Historical Essay
by Gayle S. Rubin
S/M Gays at Folsom Street Fair mid-1990s.
Photo: Rick Gerharter
South of Market has been undergoing so much rapid change in recent years that many of its current habitues are unaware of or uneasy about its recent past. The newspapers endlessly repeat a mantra of how brave pioneers -- usually restauranteurs catering to an "upscale" crowd -- have wrested the area away from the "lowlife" elements that once made the area "undesirable." This point of view rests on the assumption that it is "right" and "good" when "disreputable" populations such as gay people, the poor, or people of color are displaced by wealthier, whiter, straighter, more "respectable" folk.
Gay "leathermen" are one of the most visible and least understood of the ostensibly vanishing groups of SOMA aboriginals.

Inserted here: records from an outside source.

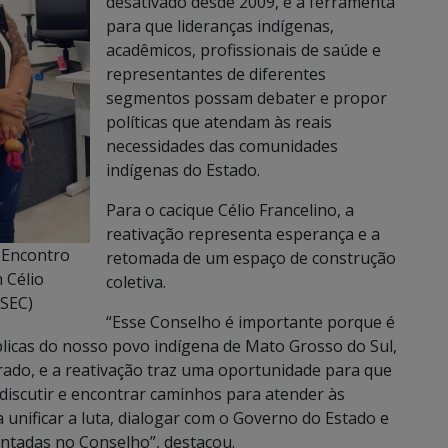
desativado desde 2009, é a ferramenta
para que lideranças indígenas,
acadêmicos, profissionais de saúde e
representantes de diferentes
segmentos possam debater e propor
políticas que atendam às reais
necessidades das comunidades
indígenas do Estado.
Para o cacique Célio Francelino, a
reativação representa esperança e a
e Encontro
retomada de um espaço de construção
 Célio
coletiva.
/SEC)
“Esse Conselho é importante porque é
blicas do nosso povo indígena de Mato Grosso do Sul,
rado, e a reativação traz uma oportunidade para que
discutir e encontrar caminhos para atender às
nificar a luta, dialogar com o Governo do Estado e
ntadas no Conselho”, destacou.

Reading about the world of leather in the straight press is a bit like reading the reports about indigenous peoples written by dumfounded missionaries in the heyday of colonialism.
When I see the disappearance of its gay population used an indicator of the South of Market "renaissance," I am reminded of the ways white settlers in North America spoke of the Native Americans they displaced.
The gay male leather presence South of Market has diminished substantially in recent years. But leathermen are still an important population in the area, coexisting uneasily with the new arrivistes. On this occasion of the sixth Folsom Street Fair, they will be out in force. It is appropriate to recall who they are, how they got here, and that they have a legitimate stake in the neighborhood and its future.